Ожидая миссис Эрскин, Эстер вновь и вновь убеждала себя в необходимости такого пусть частичного, но все-таки обмана.
Комната была типична для Дамарис: с одной стороны, в обстановке чувствовалась любовь хозяйки к порядку, приличию и комфорту, но с другой – многое свидетельствовало о ее склонности к оригинальности и бунтарству. Идиллические пейзажи соседствовали с репродукциями самых экспрессивных работ Уильяма Блейка. На полке можно было заметить книги по религии, философии и рядом – обзоры современной политики. Создавалось впечатление, что в комнате проживают два совершенно разных человека.
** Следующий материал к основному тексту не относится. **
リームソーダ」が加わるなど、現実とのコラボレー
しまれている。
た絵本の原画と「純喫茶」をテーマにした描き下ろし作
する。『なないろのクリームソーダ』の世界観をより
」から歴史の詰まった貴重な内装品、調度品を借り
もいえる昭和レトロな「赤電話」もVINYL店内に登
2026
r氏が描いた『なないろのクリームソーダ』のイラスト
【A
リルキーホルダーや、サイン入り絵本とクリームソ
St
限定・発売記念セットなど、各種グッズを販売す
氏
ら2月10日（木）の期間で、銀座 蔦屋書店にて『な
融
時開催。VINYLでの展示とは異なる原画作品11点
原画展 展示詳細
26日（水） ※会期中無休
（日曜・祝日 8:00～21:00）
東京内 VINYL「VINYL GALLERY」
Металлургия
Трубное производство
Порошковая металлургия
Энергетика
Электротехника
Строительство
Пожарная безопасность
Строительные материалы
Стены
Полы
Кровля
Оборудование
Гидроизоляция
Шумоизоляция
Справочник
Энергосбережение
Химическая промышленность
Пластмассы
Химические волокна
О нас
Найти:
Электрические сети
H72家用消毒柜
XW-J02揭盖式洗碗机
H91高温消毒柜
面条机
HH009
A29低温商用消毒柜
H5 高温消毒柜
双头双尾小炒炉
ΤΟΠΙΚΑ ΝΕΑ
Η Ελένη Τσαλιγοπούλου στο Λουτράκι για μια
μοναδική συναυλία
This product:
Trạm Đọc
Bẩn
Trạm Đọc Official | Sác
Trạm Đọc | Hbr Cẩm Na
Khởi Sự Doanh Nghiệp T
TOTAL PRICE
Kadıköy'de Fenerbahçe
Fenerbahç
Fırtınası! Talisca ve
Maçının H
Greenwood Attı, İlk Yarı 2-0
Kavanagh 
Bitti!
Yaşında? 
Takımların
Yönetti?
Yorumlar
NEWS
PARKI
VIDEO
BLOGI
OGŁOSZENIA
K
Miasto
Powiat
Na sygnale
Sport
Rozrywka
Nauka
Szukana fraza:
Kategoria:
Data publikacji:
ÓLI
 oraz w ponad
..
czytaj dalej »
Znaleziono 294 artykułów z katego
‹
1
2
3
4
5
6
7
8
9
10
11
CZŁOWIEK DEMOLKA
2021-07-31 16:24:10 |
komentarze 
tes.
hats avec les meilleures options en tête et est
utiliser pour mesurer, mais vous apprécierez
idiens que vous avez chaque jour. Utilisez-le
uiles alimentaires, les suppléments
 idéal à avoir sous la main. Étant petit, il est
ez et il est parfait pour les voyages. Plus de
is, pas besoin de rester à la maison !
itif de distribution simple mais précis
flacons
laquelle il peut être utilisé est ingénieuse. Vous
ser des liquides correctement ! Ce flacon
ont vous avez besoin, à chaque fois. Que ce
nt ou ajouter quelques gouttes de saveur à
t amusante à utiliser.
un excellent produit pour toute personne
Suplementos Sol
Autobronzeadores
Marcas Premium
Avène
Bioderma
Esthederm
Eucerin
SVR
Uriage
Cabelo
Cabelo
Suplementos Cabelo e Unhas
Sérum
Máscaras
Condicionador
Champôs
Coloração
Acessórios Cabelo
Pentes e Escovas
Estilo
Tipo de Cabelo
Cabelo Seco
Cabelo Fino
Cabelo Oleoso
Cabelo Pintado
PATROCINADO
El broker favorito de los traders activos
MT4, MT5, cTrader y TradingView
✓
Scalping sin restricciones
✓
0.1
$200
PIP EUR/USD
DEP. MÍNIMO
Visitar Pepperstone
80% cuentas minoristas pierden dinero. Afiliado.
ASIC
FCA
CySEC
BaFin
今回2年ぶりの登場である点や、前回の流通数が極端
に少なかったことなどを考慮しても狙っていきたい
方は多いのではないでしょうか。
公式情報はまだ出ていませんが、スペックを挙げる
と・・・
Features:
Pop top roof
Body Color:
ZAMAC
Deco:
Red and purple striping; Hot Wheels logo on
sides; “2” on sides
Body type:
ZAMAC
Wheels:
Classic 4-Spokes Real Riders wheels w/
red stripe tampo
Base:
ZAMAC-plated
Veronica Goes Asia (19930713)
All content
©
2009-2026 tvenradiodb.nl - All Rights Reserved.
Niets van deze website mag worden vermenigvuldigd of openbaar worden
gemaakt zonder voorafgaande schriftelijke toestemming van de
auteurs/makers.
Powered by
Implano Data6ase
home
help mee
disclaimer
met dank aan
Миссис Эрскин вошла, облаченная в новое платье, однако такое старомодное, что при взгляде на него невольно возникала мысль о временах французской империи. Впрочем, пережив первое удивление, Эстер присмотрелась и поняла, что при всей оригинальности такого наряда он весьма удобен. Красавица Дамарис любила эффекты, но не брезговала и комфортом.
– Рада вас видеть, – тепло приветствовала она гостью. Лицо ее было бледным, а под глазами залегли круги, свидетельствующие о бессонной ночи. – Эдит сказала, что вы хотите поговорить об этом ужасном деле. Право, не знаю, что я могу вам сказать. Какое несчастье! – Она тяжело опустилась на диван, а потом машинально, ради удобства, подобрала под себя ноги и грустно улыбнулась. – Боюсь, ваш Рэтбоун забрел на слишком глубокое место – он недостаточно сметлив, чтобы выручить Александру. – Дамарис поморщилась. – И, насколько я могу судить, он даже не пытается этого сделать. В чем причина, Эстер? Неужели он отчаялся?
– О нет, – быстро сказала мисс Лэттерли, уязвленная выпадом против Рэтбоуна. Она уселась неподалеку от миссис Эрскин. – Просто он выжидает. Его черед еще настанет.